Tradeworx and other firms like it use such algorithms in the lightning-quick trading approach that is altering the landscape of U.S. markets, driving broker-dealers out of business and changing how money managers invest.

High-frequency trading now accounts for 60 percent of total U.S. equity volume, and is spreading overseas and into other markets. These traders stand ready to buy and sell shares at all times, providing the liquidity that keeps markets moving. As a result, trading is now cheaper and easier than ever.

Yet critics worry fast trading may undermine the integrity of the U.S. equity market, a bastion of capitalism and corporate America, and could even spark another financial crisis.

They also complain about the money high-frequency firms are making -- and how they are making it. During last year's plunge, when volatility rose, many high-frequency traders earned 10 times their usual profits, executives at several of the proprietary firms told Reuters.

For their part, the fast traders don't see what all the fuss is about.

"We live in a capitalist society," said Tradeworx chief executive Manoj Narang, 40, wearing jeans, runners and a Yankees baseball cap.

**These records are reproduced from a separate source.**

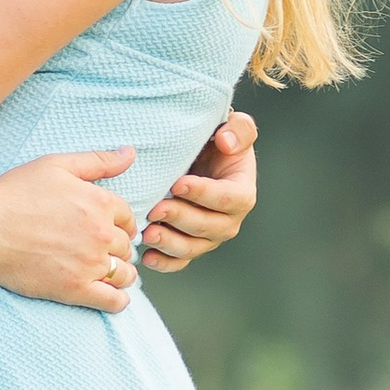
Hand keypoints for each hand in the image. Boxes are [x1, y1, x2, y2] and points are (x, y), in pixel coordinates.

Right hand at [0, 151, 139, 313]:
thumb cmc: (16, 194)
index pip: (128, 218)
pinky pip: (113, 301)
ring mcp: (90, 264)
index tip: (108, 227)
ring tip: (106, 271)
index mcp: (100, 203)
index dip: (119, 222)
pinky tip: (111, 294)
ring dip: (120, 272)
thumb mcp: (57, 165)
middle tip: (99, 248)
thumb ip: (98, 161)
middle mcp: (101, 234)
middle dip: (116, 246)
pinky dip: (117, 300)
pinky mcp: (75, 289)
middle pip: (125, 245)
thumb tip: (129, 152)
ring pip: (125, 274)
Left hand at [140, 112, 256, 273]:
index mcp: (242, 193)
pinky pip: (179, 261)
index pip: (228, 199)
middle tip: (155, 209)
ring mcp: (209, 237)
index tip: (178, 184)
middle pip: (209, 227)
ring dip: (169, 243)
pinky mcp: (190, 246)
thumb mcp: (233, 127)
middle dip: (181, 218)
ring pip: (192, 247)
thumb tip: (226, 143)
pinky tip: (147, 257)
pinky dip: (164, 263)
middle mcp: (229, 220)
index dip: (204, 193)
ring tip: (147, 233)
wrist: (200, 159)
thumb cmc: (216, 142)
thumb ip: (238, 130)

"People should expect and be willing to pay a price for the liquidity that they get. No one should expect that a provider of liquidity is just going to stand there while you bulldoze them into submission," Mr. Narang said.

Tradeworx started high-frequency trading in January and now accounts for about 3 percent of overall volume in the exchange-traded fund SPDR Trust, which tracks the Standard & Poor's 500 Index and is one of the most heavily traded securities.

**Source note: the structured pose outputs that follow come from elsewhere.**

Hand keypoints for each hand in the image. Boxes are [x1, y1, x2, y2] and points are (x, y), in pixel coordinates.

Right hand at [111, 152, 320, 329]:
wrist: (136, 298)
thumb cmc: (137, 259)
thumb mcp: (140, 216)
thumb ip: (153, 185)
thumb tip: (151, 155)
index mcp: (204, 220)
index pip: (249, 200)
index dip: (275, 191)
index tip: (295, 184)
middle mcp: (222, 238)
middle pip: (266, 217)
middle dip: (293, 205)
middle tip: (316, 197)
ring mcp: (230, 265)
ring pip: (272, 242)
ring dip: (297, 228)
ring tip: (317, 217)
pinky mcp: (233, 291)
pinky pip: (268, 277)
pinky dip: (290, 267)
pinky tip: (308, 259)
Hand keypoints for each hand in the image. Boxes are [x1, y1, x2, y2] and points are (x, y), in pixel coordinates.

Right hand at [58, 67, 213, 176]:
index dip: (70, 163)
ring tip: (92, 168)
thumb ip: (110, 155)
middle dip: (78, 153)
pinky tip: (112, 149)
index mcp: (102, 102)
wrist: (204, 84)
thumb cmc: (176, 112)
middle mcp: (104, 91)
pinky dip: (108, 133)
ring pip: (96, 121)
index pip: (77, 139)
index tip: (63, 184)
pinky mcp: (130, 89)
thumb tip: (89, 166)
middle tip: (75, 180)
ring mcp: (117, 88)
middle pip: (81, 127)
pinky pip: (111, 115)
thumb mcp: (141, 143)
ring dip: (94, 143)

High-frequency traders point to last year's steep sell-off as proof of their value in helping the market run smoothly. While over-the-counter and other markets seized up, exacerbating the worst financial crisis since the Great Depression, fast traders continued to buy and sell shares.

Proponents also laud computerized trading for eliminating the shady transactions that often occurred in the past when people were directly involved in trading.

Tape Holds Answers to Debate

Trading today seems less intimate, less human, married as it is to computer code. The revolution has caught some people off guard, and has led to deep concerns.

Many institutional money managers are uneasy about how the fast traders anticipate their transactions, and worry that there might be information leakage about their trading intentions -- a critical issue for asset managers.

"High-frequency trading, fundamentally, when you look at what their algorithms are finding, they're almost a structured way of trying to front-run," said Jim McCaughan, chief executive of the asset management arm of Principal Financial Group, where he oversees about $215 billion in assets.

"That just seems to me ultimately as doing it at the expense of other investors," he said.

McCaughan said he had no proof of wrongdoing, yet he suspected it is quite likely the leaking of information may have happened. "If it has, it would at best be unfair to other investors and perhaps criminal," he said.

A furor over the extent of computerized trading erupted this summer when news of the enormous profits being garnered rankled a public already apprehensive about a crisis rooted in Wall Street -- whose bailout the taxpayer is footing.



By just reading the tape you can see a lot of what the other guys are doing. You can see who is successful. So eventually everyone is operating more or less the same strategy. Louis Liu, founder of Lotus


Critics fear an errant computer code, similar to the program trading behind the Black Monday crash of 1987, could engender another deep market plunge.